When you park your money in a bank Fixed Deposit (FD), the bank promises to pay fixed interest in return. Here you’ve lent money to the bank, and the bank is a borrower of your money, owes you a fixed periodic interest. Debt Mutual Funds invest in debt securities like Government bonds, Company bonds, Money market securities. Bonds are issued by corporates like power companies, banks, home finance companies and the Government. These bond issuers promise to pay their investors (those who buy their bonds), a periodic interest in return for their money invested in the bonds.

Bond issuers are like the bank (borrower) in our FD example, borrowing money from investors and promising to pay periodic interest. While you are the investor in a bank FD, Debt Funds are the investors in these bonds. Just like you earn interest from an FD, Debt Funds earn periodic interests from their bond’s portfolio. Unlike assured interest from FDs, periodic interest payments to fixed income Debt Funds from these bonds can be fixed or variable without any guarantee. When they sell bonds from their portfolio, they get the principal back. When you invest in a Fixed Income Mutual Fund, you indirectly invest in its bond portfolio, spreading the risk across different bond issuers. You benefit from such risk diversification.
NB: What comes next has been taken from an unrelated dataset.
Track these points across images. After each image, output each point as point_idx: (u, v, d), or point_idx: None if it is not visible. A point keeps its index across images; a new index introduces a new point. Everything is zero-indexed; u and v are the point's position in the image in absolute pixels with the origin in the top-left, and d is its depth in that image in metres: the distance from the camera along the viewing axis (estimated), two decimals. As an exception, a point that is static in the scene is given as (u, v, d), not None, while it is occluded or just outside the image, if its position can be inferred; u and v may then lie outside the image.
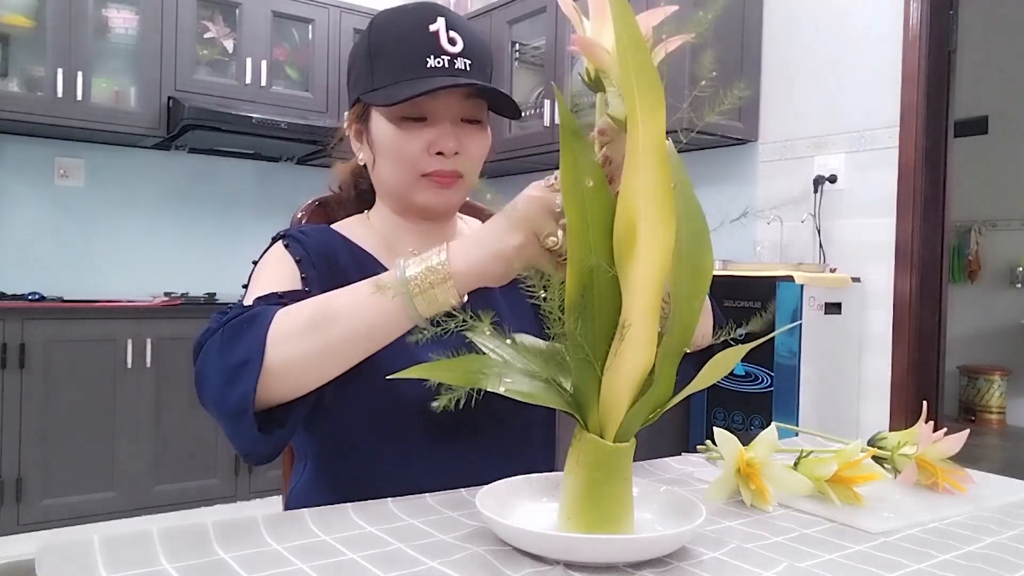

The following table explains how fixed deposits and debt funds are taxed.

Fixed Deposits

  • The interest you earn through an FD is added to your total income and taxed per the slab rate applicable.
  • TDS is applicable on the interest earned, which you can later adjust with your tax liability when filing ITR. It’s deducted if the interest earned in a year is above Rs. 40000 for general citizens and Rs. 50000 for senior citizens.
  • If you invest in a tax-saving FD, the deposit amount, which is capped at Rs. 1.5 lakh, is entirely exempt from tax under Section 80C.

Debt Funds

  • Dividends earned from debt MFs are not taxable.
  • The mutual fund is supposed to deduct a Dividend Distribution Tax of 29.12%, which truncates the final dividend that reaches an investor.
  • Long-term capital gains from debt funds attract a tax of 20% with indexation and 10% without that. It’s applicable if you redeem your holdings after 36 months.
  • In case you liquidate your investment before 36 months, the gains are added to your income and taxed according to the applicable slab rate.